Sementara warga Turki yang menyatakan menganut agama Islam dan benar-benar menjalankannya turun dari 55 menjadi 51 persen. Mengingat hingga kini politik Turki masih dikuasai oleh AK Party milik Erdogan, tidak menutup kemungkinan angkanya akan terus meningkat.
Pertanyaan besarnya adalah mengapa? Statement dari warga Turki yang memilih ateis barang kali bisa menjelaskan alasan mengapa ateisme makin banyak dianut oleh warga Turki.
“Banyak orang yang bertanya pada dirinya. Inikah wajah Islam yang sebenarnya? Karena kalau mengamati perilaku tokoh politik Islam, kelihatan bahwa mereka sekarang mencoba meniru praktik Islam pada masa-masa awal kelahirannya…” ucap Ahmet Balyenez, seorang warga Turki yang sudah 10 tahun memilih untuk menjadi ateis.
Selain itu ahli teologi asal Turki Cemil Kilic, juga memberikan pendapatnya, “Acara shalat besar-besaran sering jadi ajang untuk menunjukkan loyalitas politik kepada kepemimpinan politik. Dan khotbah di masjid-masjid jadi lebih mencerminkan pandangan politik penguasa.”
Bagi Kilic, perkembangan ateisme itu tak lepas dari 16 tahun pemerintahan Erdogan (di tahun 2019). Karena sejak menjadi Perdana Menteri 2014 hingga sekarang menjadi presiden, terjadi kebiasaan bahwa pejabat akan menggunakan agama untuk melegitimasi kekuasaan. Hal itulah yang justru membuat masyarakat mempertanyakan sakralitas agama, dan beberapa malah memutuskan untuk menjadi ateis atau setidaknya deis.
Hilangnya Sakralitas Agama di Turki
Pemaksaan ajaran Islam justru menciptakan resistensi dari berbagai kalangan masyarakat. Masyarakat menjadi muak dengan pemahaman Islam yang dipaksakan kepada mereka. Upaya Erdogan untuk menjadikan Turki religius malah menuju sebaliknya, pemerintah dan organisasi-organisasi keagamaan malah terkesan merendahkan dirinya sendiri dengan terlibat dalam politik kekuasaan. Sakralitas agama hilang, dan yang tersisa hanya simbolisasi-simbolisasi agama untuk meraih dukungan politik semata.
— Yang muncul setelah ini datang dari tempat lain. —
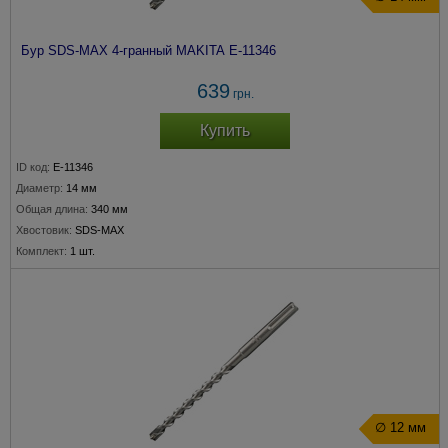
Бур SDS-MAX 4-гранный MAKITA E-11346
639
грн.
Купить
ID код:
E-11346
Диаметр:
14 мм
Общая длина:
340 мм
Хвостовик:
SDS-MAX
Комплект:
1 шт.
∅ 12 мм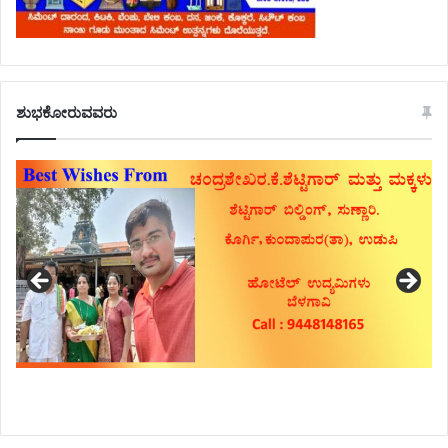
ಶುಭಕೋರುವವರು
Sebagai negeri yang juga mayoritas muslim, sedikit banyak kita perlu belajar dari Turki. Jangan sampai agama hanya dijadikan sebagai alat untuk mencapai kekuasaan semata. Islam harusnya menginspirasi ranah politik untuk melahirkan keadilan, kesetaraan, dan kemakmuran bagi warga negaranya. Bukan malah menjadi jargon-jargon di waktu kampanye saja.